The Men With the Golden Cuffs(95)
Serena felt her stomach turn.
The door to the bathroom opened, and Jake barged in. “Serena, we have to go.”
She held up the letter. “He left this.”
Jake’s jaw firmed, and he grabbed her hand. “He did more than leave you a note, baby. I think he just burned down your house.”
Chapter Seventeen
Jake tried to listen to the cops, but his mind was still on the ruined husk of Serena’s house. The security cameras they had placed around the house hadn’t helped. Jake had looked at the feed he’d received before the whole system had gone down and all he had was a vague shot of the back of a non-descript man in a dark hoodie and jeans moving outside the backyard camera. And then the feed had gone dead.
“Ms. Brooks,” Edward Chitwood was saying, “obviously, this person is escalating.”
“You admit this person exists?” Adam said, his bitterness showing through. He had paced the halls of the police station until the detectives had called them in. Adam had been the one who had hustled them all away from the crime scene. Jake had just stood there watching Serena’s house burn, his whole soul in turmoil. Everything she had was in that house except for the small suitcase Alex had brought her the night before. Her whole world was burning down around her, and she wouldn’t let him hold her.
At least Adam had been thinking. He’d gotten them out of there as quickly as possible since there was a crowd gathered around watching as the firefighters put out the blaze. Any one of them could have been the man who had started the fire. Adam had been smart enough to roll video from his phone of the crowd. They would analyze it later.
And Jake had just stood there watching Serena, feeling his whole soul falling apart. He had to figure out how to reach her. No matter what happened, he couldn’t let her go. He knew that now. Even after all the shit he’d gone through, he couldn’t let Serena get away. He hadn’t been in love before, and it was so much more important than his own pride.
Chitwood frowned and leaned forward in his seat. “Yes, I think I understand that now. I, for one, don’t think Miss Brooks would go so far as to burn down her own home to get a small amount of publicity. Speaking of publicity, the press is asking questions. It will be on the news this evening.”

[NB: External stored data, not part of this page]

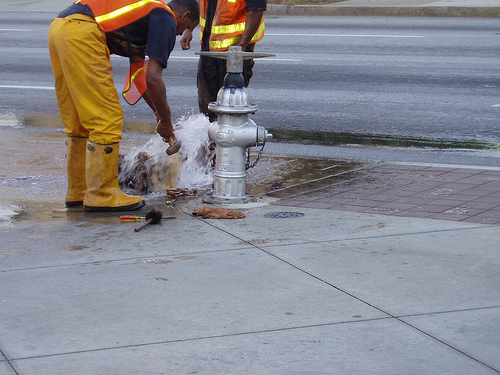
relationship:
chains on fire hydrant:
[242, 139, 270, 176] [199, 42, 275, 206]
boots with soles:
[80, 139, 147, 215] [63, 199, 145, 214]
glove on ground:
[185, 200, 242, 232] [1, 132, 496, 372]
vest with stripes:
[200, 0, 265, 47] [197, 12, 262, 47]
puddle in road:
[268, 124, 488, 154] [248, 12, 497, 137]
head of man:
[167, 0, 203, 37] [46, 0, 200, 213]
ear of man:
[171, 9, 202, 24] [46, 0, 200, 213]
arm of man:
[138, 57, 184, 160] [46, 0, 200, 213]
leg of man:
[46, 24, 89, 209] [46, 0, 200, 213]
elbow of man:
[131, 67, 179, 97] [44, 0, 224, 221]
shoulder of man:
[150, 4, 179, 31] [46, 0, 200, 213]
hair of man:
[173, 0, 200, 31] [46, 0, 200, 213]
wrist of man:
[159, 109, 172, 126] [46, 0, 200, 213]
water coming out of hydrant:
[116, 109, 211, 197] [191, 63, 297, 224]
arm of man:
[138, 27, 172, 119] [46, 0, 200, 213]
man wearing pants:
[46, 0, 200, 213] [29, 10, 116, 159]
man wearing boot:
[46, 0, 200, 213] [80, 132, 153, 217]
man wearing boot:
[46, 0, 200, 213] [51, 125, 92, 209]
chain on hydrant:
[242, 126, 284, 168] [172, 61, 300, 199]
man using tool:
[33, 7, 232, 225] [163, 133, 181, 157]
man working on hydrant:
[177, 2, 271, 118] [38, 0, 263, 215]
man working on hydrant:
[46, 0, 200, 213] [38, 0, 263, 215]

“Keep her name out of it,” Jake said. The last thing he wanted was for the story to break. It might have been Lara’s plan, but Serena herself had made it fail by refusing to play along. She’d called the cops and ignored the press. She’d guarded her privacy. It was the only damn thing she had left.
“At this point we’re simply saying it was a fire. I wish we had a witness, but apparently there was a big block party going on at the other end of the street.” Chitwood looked down at his report. “Tell me something, Mr. Miles, did you get anything off the CCTV tapes?”
Adam sighed and gave the cop a regretful shake of his head. “No. I’m still looking. It can be so hard to tell. Did your experts find anything?”
Their experts hadn’t met Lara Anderson. She would look like just another woman walking out of the library, talking on her phone. Jake had found her on the other library’s CCTV tape, but she’d had her face down in that tape, a scarf wrapped around her head. Adam had only identified her from her hand bag. There weren’t many suburbanites walking around carrying Chanel. He and Adam had decided to not let the cops in on this piece of their investigation. They had the same tapes. If they didn’t reach the same conclusions, it was their damn fault. Besides, it would only muddy the waters since Lara didn’t have anything to do with this. He’d called Ian, and Lara had been with him all afternoon, crying and trying to figure out how to help her client. If she was still working an angle, Jake couldn’t see it.
“No. I think that’s a dead end.” Chitwood closed his folder and looked at Serena with now sympathetic eyes.
Jake wanted nothing more than to reach over and thread his fingers through hers. “Has the fire marshal determined how the fire was started?”
Chitwood sighed. “Well, we’re sure it’s arson, but there are protocols. He’ll file his report in the next few weeks. We have a lot of evidence to sort through.”
“Of course.” Serena sat back, her eyes vacant. “I understand. Do you know how long it will be before the insurance adjusters can get in?”
Hernandez walked up behind his partner, his eyes narrowing. “It could be a while, Miss Brooks. Your insurance agent is going to want a full report. They don’t just pay out because the house burns down. They need to make sure you have a legitimate claim.”